▶ _Extracted records_
*** Begin section ***

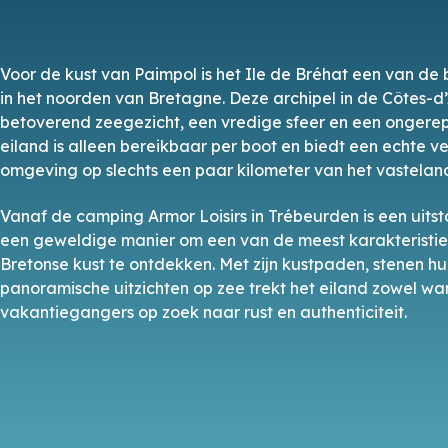
Voor de kust van Paimpol is het Ile de Bréhat een van de
in het noorden van Bretagne. Deze archipel in de Côtes-d
betoverend zeegezicht, een vredige sfeer en een ongerep
eiland is alleen bereikbaar per boot en biedt een echte 
omgeving op slechts een paar kilometer van het vastelan
Vanaf de camping Armor Loisirs in Trébeurden is een uits
een geweldige manier om een van de meest karakteristi
Bretonse kust te ontdekken. Met zijn kustpaden, stenen hu
panoramische uitzichten op zee trekt het eiland zowel wa
vakantiegangers op zoek naar rust en authenticiteit.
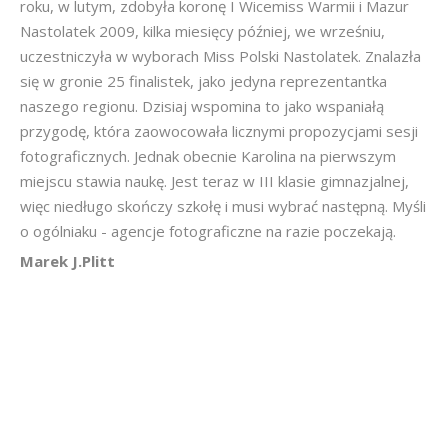
roku, w lutym, zdobyła koronę I Wicemiss Warmii i Mazur
Nastolatek 2009, kilka miesięcy później, we wrześniu,
uczestniczyła w wyborach Miss Polski Nastolatek. Znalazła
się w gronie 25 finalistek, jako jedyna reprezentantka
naszego regionu. Dzisiaj wspomina to jako wspaniałą
przygodę, która zaowocowała licznymi propozycjami sesji
fotograficznych. Jednak obecnie Karolina na pierwszym
miejscu stawia naukę. Jest teraz w III klasie gimnazjalnej,
więc niedługo skończy szkołę i musi wybrać następną. Myśli
o ogólniaku - agencje fotograficzne na razie poczekają.
Marek J.Plitt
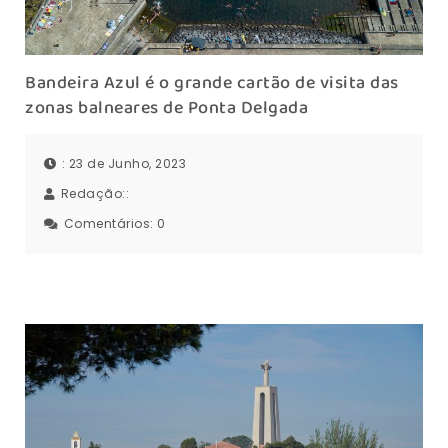
Bandeira Azul é o grande cartão de visita das
zonas balneares de Ponta Delgada
: 23 de Junho, 2023
Redação::
Comentários:
0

*** End section ***

▶ _Problem_
Format every line of the records above as a Markdown table with two columns, "Row" for the row number and "Text" for the line. Leave out the pictures and any blank lines.

▶ _Result_
| Row | Text |
|---|---|
| 1 | Voor de kust van Paimpol is het Ile de Bréhat een van de |
| 2 | in het noorden van Bretagne. Deze archipel in de Côtes-d |
| 3 | betoverend zeegezicht, een vredige sfeer en een ongerep |
| 4 | eiland is alleen bereikbaar per boot en biedt een echte  |
| 5 | omgeving op slechts een paar kilometer van het vastelan |
| 6 | Vanaf de camping Armor Loisirs in Trébeurden is een uits |
| 7 | een geweldige manier om een van de meest karakteristi |
| 8 | Bretonse kust te ontdekken. Met zijn kustpaden, stenen hu |
| 9 | panoramische uitzichten op zee trekt het eiland zowel wa |
| 10 | vakantiegangers op zoek naar rust en authenticiteit. |
| 11 | roku, w lutym, zdobyła koronę I Wicemiss Warmii i Mazur |
| 12 | Nastolatek 2009, kilka miesięcy później, we wrześniu, |
| 13 | uczestniczyła w wyborach Miss Polski Nastolatek. Znalazła |
| 14 | się w gronie 25 finalistek, jako jedyna reprezentantka |
| 15 | naszego regionu. Dzisiaj wspomina to jako wspaniałą |
| 16 | przygodę, która zaowocowała licznymi propozycjami sesji |
| 17 | fotograficznych. Jednak obecnie Karolina na pierwszym |
| 18 | miejscu stawia naukę. Jest teraz w III klasie gimnazjalnej, |
| 19 | więc niedługo skończy szkołę i musi wybrać następną. Myśli |
| 20 | o ogólniaku - agencje fotograficzne na razie poczekają. |
| 21 | Marek J.Plitt |
| 22 | Bandeira Azul é o grande cartão de visita das |
| 23 | zonas balneares de Ponta Delgada |
| 24 | : 23 de Junho, 2023 |
| 25 | Redação:: |
| 26 | Comentários: |
| 27 | 0 |